** Given passage **
______________________________
Featured image by @IssitaMarie

This match was commissioned by Grizzly Bear (AF2). This was a one-time offer, the blog isn’t open to any other commissions at this time.

I don’t have a good relationship with modern NOAH main events. Most of the lauded Go Shiozaki epics of 2020 completely passed me by. I was very vocal in my monthly review series on YouTube at the time about how I thought the Go/Nakajima match from last year was a bloated epic that ran out of ideas and got bored of the ideas it did explore real fast. People didn’t like that in the comments so I decided to not tell them that I thought the exact same thing about Go/Sugiura.

Of course, the reason why I don’t like so many modern NOAH main events is because the one time they got it right, they set a blueprint that simply couldn’t be matched. Go Shiozaki vs. Kazuyuki Fujita, the 2020 match of the year, is special in that it can never be replicated. It’s also special because it provides a handy little litmus test to judge all other epic-length matches by.

It’s simple really. Would I rather be watching two men try to eye fuck each other to death for 30 minutes?

The answer for every Go Shiozaki epic after the Fujita match was, yes, I would much rather be watching Go and Fujita stare daggers at each other than whatever else was going on in front of me.

As you can see, the odds were stacked against this match from the go. I already don’t love much of NOAH’s main event scene, and the piece of it that I found most enduring–Go’s struggle to carry a company on his back despite being held together with duct tape–is entirely missing from this match. Add on to that, this match is a very special kind of mental exercise: the dreaded 60-minute time limit draw, that most tedious of wrestling prestige bait that is only ever great and excellent or an absolute waste of time. It’s near impossible to find anything in between.

When I told a particularly notable Slack chat that I was setting out to watch this match, a friend of the blog warned me ahead of time:

I expect lots of dull kick exchanges and some limb work that goes nowhere Joseph

Dude nailed it on the head.

I did my best to come to this with an open mind, I really did. I enjoyed the N1 Victory finals well enough, and I even have some fondness for the singles match these two had in 2020. You look at these names, you know what you’re going to get. The kick boys are going to kick ’til they can’t do their kicking no more. How they ever expected that to fill up an entire hour of time absolutely boggles the mind.

The first act of the match, wouldn’t you know it, is built around these two exchanging kicks. They’re good kicks, don’t get me wrong. The real solid, thunderous type that reverberate in the chest instead of dissipate like a thigh slap might. But the kicks are so one-note and samey that these two couldn’t even be bothered to sell them for the first ten minutes of the match.
______________________________
** Records shown **
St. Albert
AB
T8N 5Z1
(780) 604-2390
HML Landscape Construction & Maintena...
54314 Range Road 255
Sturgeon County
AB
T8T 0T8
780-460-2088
______________________________
** Work instructions **
A: In the match review, which match does the writer name as the 2020 match of the year?
B: Rewrite the match review starting at "The answer for" and ending at "anything in between.", changing "daggers" to "knives".

** Exercise responses **
A: Go Shiozaki vs. Kazuyuki Fujita

B:
The answer for every Go Shiozaki epic after the Fujita match was, yes, I would much rather be watching Go and Fujita stare knives at each other than whatever else was going on in front of me.

As you can see, the odds were stacked against this match from the go. I already don’t love much of NOAH’s main event scene, and the piece of it that I found most enduring–Go’s struggle to carry a company on his back despite being held together with duct tape–is entirely missing from this match. Add on to that, this match is a very special kind of mental exercise: the dreaded 60-minute time limit draw, that most tedious of wrestling prestige bait that is only ever great and excellent or an absolute waste of time. It’s near impossible to find anything in between.